■ About this exercise:
Your response should contain each line of the data that includes "today".

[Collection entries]
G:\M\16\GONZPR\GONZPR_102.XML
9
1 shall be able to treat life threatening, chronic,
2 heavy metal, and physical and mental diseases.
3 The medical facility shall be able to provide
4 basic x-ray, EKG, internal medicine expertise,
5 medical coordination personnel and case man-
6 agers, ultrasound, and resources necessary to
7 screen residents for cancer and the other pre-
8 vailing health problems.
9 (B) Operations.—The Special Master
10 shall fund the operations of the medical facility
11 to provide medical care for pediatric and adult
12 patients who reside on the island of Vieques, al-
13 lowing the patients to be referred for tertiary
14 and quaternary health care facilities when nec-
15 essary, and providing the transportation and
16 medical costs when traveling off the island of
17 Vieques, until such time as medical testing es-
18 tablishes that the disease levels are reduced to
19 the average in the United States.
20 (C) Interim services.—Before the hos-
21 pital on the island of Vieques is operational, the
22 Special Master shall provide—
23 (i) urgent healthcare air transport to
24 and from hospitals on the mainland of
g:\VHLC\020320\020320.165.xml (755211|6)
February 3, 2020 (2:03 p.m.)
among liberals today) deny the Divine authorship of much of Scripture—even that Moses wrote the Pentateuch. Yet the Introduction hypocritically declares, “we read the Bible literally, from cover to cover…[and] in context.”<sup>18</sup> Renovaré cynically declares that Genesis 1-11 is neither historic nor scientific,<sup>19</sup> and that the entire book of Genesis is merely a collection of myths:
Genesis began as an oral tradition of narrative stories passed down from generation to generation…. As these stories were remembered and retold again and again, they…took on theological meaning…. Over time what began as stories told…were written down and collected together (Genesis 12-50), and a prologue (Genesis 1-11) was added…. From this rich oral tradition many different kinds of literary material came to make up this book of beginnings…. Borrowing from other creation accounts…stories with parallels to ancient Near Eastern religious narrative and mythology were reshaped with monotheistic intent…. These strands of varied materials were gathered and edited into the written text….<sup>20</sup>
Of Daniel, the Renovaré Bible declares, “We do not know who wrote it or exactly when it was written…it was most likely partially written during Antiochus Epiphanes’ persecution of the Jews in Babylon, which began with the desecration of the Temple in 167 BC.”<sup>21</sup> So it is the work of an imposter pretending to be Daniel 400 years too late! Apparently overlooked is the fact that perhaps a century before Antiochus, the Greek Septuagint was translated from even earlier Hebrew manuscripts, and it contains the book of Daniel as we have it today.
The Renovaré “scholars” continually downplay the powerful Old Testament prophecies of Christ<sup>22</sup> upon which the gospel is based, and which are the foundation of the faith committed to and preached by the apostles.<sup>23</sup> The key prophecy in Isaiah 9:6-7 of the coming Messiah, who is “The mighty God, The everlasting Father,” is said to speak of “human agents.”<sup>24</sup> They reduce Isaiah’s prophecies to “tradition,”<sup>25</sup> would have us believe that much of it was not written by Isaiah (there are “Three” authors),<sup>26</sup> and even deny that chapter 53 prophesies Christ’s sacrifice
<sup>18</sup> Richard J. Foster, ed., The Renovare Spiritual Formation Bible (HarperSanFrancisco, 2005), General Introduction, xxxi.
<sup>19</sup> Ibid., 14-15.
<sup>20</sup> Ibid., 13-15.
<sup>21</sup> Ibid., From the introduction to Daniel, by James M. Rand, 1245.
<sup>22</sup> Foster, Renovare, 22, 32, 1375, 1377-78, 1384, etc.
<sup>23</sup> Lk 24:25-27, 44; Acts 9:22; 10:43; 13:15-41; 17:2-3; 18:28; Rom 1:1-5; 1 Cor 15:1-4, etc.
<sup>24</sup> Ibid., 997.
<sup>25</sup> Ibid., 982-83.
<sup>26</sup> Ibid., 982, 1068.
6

■ Exercise answer:
among liberals today) deny the Divine authorship of much of Scripture—even that Moses wrote the Pentateuch. Yet the Introduction hypocritically declares, “we read the Bible literally, from cover to cover…[and] in context.”<sup>18</sup> Renovaré cynically declares that Genesis 1-11 is neither historic nor scientific,<sup>19</sup> and that the entire book of Genesis is merely a collection of myths:
Of Daniel, the Renovaré Bible declares, “We do not know who wrote it or exactly when it was written…it was most likely partially written during Antiochus Epiphanes’ persecution of the Jews in Babylon, which began with the desecration of the Temple in 167 BC.”<sup>21</sup> So it is the work of an imposter pretending to be Daniel 400 years too late! Apparently overlooked is the fact that perhaps a century before Antiochus, the Greek Septuagint was translated from even earlier Hebrew manuscripts, and it contains the book of Daniel as we have it today.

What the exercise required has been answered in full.